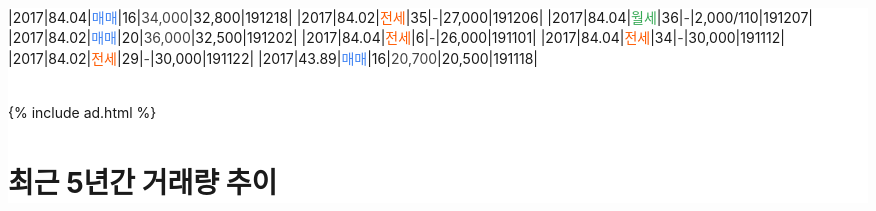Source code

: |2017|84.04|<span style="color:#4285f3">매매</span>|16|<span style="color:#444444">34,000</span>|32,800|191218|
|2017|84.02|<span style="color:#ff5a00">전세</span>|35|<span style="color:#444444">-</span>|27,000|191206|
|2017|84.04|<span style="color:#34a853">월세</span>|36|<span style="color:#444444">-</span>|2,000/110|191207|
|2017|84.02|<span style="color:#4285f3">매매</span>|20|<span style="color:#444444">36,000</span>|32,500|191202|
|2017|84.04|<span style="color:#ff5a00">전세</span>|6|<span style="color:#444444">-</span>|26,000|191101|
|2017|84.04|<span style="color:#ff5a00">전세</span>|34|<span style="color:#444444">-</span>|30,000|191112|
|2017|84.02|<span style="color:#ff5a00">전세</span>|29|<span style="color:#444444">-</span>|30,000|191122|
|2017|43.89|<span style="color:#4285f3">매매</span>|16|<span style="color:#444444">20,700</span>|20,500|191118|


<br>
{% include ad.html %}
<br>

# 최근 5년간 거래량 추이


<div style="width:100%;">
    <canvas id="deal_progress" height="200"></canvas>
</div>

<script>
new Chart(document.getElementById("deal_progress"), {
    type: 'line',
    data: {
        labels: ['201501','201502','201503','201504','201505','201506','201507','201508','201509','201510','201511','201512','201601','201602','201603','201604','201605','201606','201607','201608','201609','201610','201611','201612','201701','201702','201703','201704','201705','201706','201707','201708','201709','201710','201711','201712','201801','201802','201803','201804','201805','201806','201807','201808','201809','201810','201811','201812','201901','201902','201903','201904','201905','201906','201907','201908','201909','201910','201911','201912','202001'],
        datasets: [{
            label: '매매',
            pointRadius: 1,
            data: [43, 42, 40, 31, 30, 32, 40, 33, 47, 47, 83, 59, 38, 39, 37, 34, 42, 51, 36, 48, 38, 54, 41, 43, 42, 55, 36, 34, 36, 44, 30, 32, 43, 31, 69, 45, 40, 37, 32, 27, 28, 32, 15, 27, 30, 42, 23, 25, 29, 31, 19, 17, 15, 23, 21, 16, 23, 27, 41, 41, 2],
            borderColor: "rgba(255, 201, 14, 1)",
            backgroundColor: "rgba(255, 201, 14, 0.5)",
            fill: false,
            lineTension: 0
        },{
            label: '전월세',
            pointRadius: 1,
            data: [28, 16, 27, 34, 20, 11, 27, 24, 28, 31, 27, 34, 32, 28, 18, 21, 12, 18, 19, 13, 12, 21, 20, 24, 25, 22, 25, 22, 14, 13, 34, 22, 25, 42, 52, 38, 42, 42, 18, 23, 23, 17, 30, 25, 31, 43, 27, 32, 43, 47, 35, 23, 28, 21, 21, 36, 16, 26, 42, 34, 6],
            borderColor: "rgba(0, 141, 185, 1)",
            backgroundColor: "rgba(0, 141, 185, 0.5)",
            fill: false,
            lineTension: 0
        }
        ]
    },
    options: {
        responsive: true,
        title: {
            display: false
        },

──────────────────────────────

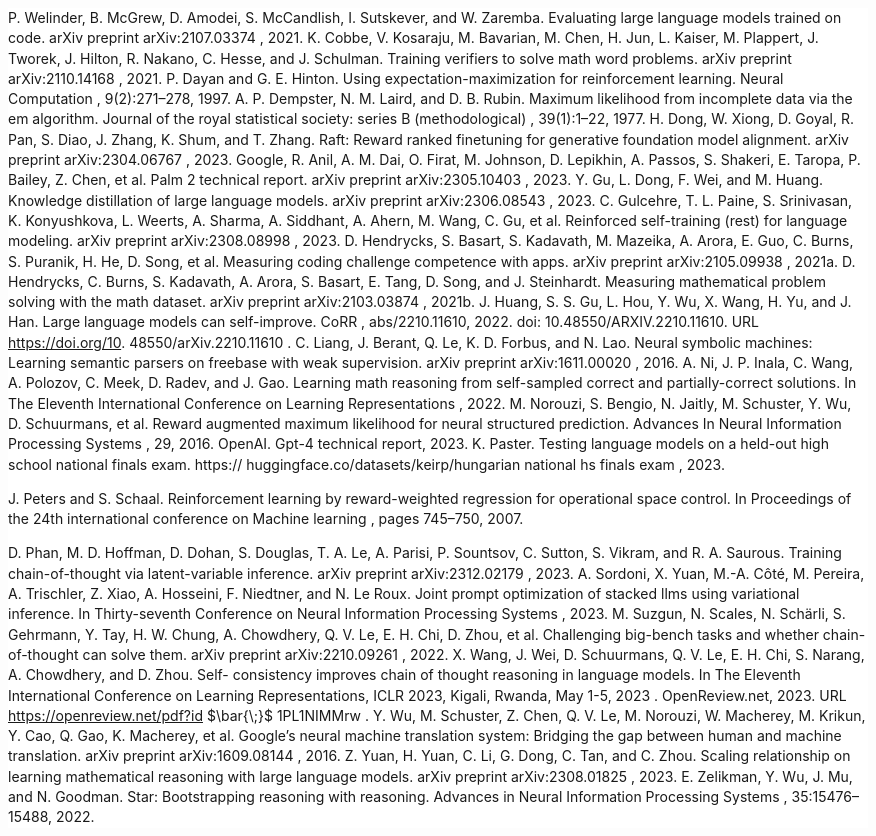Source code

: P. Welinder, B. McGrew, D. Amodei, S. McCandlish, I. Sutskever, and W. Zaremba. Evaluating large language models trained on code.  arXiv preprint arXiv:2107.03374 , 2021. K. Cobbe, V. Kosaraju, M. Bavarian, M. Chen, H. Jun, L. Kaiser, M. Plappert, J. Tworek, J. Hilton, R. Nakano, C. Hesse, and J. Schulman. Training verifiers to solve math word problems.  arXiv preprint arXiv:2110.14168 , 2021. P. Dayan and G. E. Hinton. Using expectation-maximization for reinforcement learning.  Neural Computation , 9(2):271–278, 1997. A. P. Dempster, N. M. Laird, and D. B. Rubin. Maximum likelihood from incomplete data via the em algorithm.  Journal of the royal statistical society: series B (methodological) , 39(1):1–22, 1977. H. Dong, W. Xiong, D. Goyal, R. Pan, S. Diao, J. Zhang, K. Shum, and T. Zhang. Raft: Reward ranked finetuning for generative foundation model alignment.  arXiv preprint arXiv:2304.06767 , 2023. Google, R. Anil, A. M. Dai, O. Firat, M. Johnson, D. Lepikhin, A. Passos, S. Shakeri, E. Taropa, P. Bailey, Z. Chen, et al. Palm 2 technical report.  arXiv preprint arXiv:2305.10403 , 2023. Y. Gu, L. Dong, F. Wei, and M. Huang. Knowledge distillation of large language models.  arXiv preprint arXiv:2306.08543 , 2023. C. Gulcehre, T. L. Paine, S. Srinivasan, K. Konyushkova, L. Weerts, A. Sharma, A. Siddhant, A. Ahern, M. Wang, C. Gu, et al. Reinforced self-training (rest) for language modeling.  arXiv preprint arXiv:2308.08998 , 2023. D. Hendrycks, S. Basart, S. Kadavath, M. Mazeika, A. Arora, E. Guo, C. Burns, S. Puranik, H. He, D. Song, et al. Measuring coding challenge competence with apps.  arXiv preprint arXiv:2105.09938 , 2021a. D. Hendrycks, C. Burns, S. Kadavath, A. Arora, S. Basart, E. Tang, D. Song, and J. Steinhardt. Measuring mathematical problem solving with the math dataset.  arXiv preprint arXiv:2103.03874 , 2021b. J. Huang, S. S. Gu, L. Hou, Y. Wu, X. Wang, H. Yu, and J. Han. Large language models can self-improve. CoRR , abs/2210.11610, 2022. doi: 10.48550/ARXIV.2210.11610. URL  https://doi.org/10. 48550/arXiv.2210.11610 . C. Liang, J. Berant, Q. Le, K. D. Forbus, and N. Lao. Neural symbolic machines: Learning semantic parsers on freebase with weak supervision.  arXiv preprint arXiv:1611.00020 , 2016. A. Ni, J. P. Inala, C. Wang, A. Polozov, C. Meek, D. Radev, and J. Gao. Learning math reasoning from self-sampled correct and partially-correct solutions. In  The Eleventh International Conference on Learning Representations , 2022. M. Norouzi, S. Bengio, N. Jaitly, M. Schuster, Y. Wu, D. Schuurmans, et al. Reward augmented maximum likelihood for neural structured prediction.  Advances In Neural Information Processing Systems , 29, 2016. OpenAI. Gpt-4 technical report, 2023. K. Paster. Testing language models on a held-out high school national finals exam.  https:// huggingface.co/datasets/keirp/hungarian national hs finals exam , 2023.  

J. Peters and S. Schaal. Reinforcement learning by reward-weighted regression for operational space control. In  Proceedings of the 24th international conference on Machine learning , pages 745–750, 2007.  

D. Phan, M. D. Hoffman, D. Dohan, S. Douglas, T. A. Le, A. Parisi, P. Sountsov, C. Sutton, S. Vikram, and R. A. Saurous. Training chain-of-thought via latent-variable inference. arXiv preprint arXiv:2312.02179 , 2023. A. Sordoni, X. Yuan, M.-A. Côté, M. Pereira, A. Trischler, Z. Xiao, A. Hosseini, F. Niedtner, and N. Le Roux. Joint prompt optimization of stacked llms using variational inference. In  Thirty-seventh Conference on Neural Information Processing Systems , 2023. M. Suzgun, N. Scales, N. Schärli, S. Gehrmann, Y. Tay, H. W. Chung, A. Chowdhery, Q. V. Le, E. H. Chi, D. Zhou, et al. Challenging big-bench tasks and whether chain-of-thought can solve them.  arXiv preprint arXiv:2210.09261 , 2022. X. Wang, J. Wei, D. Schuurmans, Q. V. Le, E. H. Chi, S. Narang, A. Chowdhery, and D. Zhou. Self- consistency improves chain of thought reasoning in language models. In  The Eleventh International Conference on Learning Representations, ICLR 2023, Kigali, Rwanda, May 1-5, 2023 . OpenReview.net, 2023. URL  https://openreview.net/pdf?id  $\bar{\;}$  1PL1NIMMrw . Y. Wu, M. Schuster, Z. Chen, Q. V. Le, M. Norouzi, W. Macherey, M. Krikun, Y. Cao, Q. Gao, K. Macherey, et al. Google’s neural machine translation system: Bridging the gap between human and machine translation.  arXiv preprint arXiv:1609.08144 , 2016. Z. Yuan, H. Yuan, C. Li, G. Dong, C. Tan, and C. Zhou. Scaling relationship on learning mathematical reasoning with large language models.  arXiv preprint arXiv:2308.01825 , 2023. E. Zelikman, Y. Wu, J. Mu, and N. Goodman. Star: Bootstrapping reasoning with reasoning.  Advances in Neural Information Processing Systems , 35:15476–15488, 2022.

──────────────────────────────

## Work to be completed
Every line in the data above that includes the word "style" should be copied.

## Result of this exercise
: |2017|84.04|<span style="color:#4285f3">매매</span>|16|<span style="color:#444444">34,000</span>|32,800|191218|
|2017|84.02|<span style="color:#ff5a00">전세</span>|35|<span style="color:#444444">-</span>|27,000|191206|
|2017|84.04|<span style="color:#34a853">월세</span>|36|<span style="color:#444444">-</span>|2,000/110|191207|
|2017|84.02|<span style="color:#4285f3">매매</span>|20|<span style="color:#444444">36,000</span>|32,500|191202|
|2017|84.04|<span style="color:#ff5a00">전세</span>|6|<span style="color:#444444">-</span>|26,000|191101|
|2017|84.04|<span style="color:#ff5a00">전세</span>|34|<span style="color:#444444">-</span>|30,000|191112|
|2017|84.02|<span style="color:#ff5a00">전세</span>|29|<span style="color:#444444">-</span>|30,000|191122|
|2017|43.89|<span style="color:#4285f3">매매</span>|16|<span style="color:#444444">20,700</span>|20,500|191118|
<div style="width:100%;">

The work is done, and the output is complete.